Außenministerium von Aserbaidschan : Leicht vorhersehbare Folgen des destruktiven Ansatzes für Armenien

  17 Juli 2021    Gelesen: 481
    Außenministerium von Aserbaidschan  : Leicht vorhersehbare Folgen des destruktiven Ansatzes für Armenien

Es ist nicht schwer, die Folgen des destruktiven Vorgehens für Armenien vorherzusagen, sagte Leyla Abdullayeva, Sprecherin des aserbaidschanischen Außenministeriums, und kommentierte die Stellungnahme des amtierenden armenischen Premierministers Nikol Paschinjan bei einem Briefing mit dem Präsidenten des Europäischen Rates (EU ) Charles Michel, berichtet AzVision.az am 17. Juli.

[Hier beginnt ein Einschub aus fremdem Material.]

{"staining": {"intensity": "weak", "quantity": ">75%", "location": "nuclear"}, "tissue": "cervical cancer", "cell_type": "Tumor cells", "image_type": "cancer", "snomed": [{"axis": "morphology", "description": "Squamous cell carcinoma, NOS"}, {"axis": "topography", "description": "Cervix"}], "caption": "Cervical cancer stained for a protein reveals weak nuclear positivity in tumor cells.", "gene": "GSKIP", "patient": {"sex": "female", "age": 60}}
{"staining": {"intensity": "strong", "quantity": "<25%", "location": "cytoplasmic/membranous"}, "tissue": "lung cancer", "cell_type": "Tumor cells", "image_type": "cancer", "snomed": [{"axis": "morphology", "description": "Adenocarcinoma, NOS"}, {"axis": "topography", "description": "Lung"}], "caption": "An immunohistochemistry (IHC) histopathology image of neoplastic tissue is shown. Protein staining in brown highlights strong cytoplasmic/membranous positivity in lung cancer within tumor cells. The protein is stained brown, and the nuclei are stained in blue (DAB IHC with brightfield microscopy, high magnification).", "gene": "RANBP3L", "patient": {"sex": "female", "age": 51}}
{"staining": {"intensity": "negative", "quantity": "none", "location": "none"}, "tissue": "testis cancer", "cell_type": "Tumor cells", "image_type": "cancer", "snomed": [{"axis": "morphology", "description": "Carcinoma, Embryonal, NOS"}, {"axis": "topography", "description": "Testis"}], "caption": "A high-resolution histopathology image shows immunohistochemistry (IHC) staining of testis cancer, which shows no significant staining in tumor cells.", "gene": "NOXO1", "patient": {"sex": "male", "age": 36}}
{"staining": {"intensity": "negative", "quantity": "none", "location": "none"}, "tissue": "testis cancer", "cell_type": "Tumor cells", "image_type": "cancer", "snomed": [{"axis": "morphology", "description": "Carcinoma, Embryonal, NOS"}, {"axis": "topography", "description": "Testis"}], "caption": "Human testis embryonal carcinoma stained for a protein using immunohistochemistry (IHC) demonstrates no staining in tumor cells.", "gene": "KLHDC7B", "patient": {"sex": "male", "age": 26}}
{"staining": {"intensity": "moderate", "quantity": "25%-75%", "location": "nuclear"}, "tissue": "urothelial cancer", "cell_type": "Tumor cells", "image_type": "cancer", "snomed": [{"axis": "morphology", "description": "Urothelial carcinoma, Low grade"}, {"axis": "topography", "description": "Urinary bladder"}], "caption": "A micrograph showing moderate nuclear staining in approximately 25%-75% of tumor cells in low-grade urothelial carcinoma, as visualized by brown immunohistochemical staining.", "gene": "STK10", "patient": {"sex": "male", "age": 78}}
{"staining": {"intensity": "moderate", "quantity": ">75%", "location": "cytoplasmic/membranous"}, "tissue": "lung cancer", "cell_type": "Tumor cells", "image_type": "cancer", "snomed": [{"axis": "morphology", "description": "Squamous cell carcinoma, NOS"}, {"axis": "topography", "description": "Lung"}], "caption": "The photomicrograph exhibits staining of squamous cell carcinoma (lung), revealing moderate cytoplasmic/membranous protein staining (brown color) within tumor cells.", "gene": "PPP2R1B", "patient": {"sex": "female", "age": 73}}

"Dies ist eine weitere Aussage von Paschinjan, die voller Lügen und Erfindungen ist", sagte die Sprecherin. "Diese absurden Aussagen wurden vom Leader des Landes gemacht, das seit fast 30 Jahren eine Aggressionspolitik gegen Aserbaidschan verfolgt, indem es sein Territorium besetzt und die Grundrechte von mehr als einer Million Aserbaidschaner verletzt."

"Der amtierende armenische Premierminister Nikol Paschinjan versucht weiterhin, die territorialen Ansprüche gegenüber Aserbaidschan auf der Grundlage des Traums von "Großarmenien" geltend zu machen, eine "Rechtfertigung" für die aggressive, destruktive und kompromisslose Politik seines Landes zu finden", sagte Abdullayeva.

„Wir informieren Paschinjan, dass Aserbaidschan im Gegensatz zu Armenien noch keine territorialen Ansprüche auf ein Land erhoben hat“, sagte die Sprecherin.

Aserbaidschan respektiert die territoriale Integrität der Länder innerhalb ihrer internationalen Grenzen und fordert die gleiche Haltung sich selbst gegenüber“, sagte Abdullayeva.

„Das Territorium des modernen Armeniens im nationalen historischen Gedächtnis des aserbaidschanischen Volkes, wo unsere Landsleute als indigene Völker lebten, wird West-Aserbaidschan genannt, und wie bekannt, wurden unsere Landsleute im 20 1988“, sagte Abdullayeva.

„Die Region Zangezur und ihre Aufteilung in östliche und westliche Teile sind auch eine historische Realität“, sagte die Sprecherin.

„Die Rückkehr unserer Landsleute in diese Gebiete ist ihr natürlichstes Recht“, sagte Abdullayeva. „Dies sind keine territorialen Ansprüche, sondern die Rückkehr der Flüchtlinge in ihre Häuser, die in der am 10. November 2020 unterzeichneten dreiseitigen Erklärung vorgesehen ist.“

„Was Paschinjans Äußerungen zu „Grenzspannungen, Behinderung des Abgrenzungsprozesses“ angeht, so ist dies nichts anderes als seine Heuchelei“, sagte die Sprecherin. „Nachdem Aserbaidschan seine territoriale Integrität sichergestellt hatte, beseitigte es den Faktor der Besetzung seiner Territorien.“

Aserbaidschan hat seine Bereitschaft zum Ausdruck gebracht, die Beziehungen zu normalisieren, den Prozess der Abgrenzung und Abgrenzung auf der Grundlage der Prinzipien des Völkerrechts einzuleiten und praktische Schritte in diesem Bereich zu unternehmen“, sagte Abdullayeva.

„Als Reaktion darauf hat Armenien eine Position des Revanchismus eingenommen und versucht, die Situation zu verschlimmern“, sagte der Sprecher. "Es ist nicht schwer, die Folgen eines solch destruktiven Vorgehens Armeniens vorherzusagen, das es seit vielen Jahren demonstriert."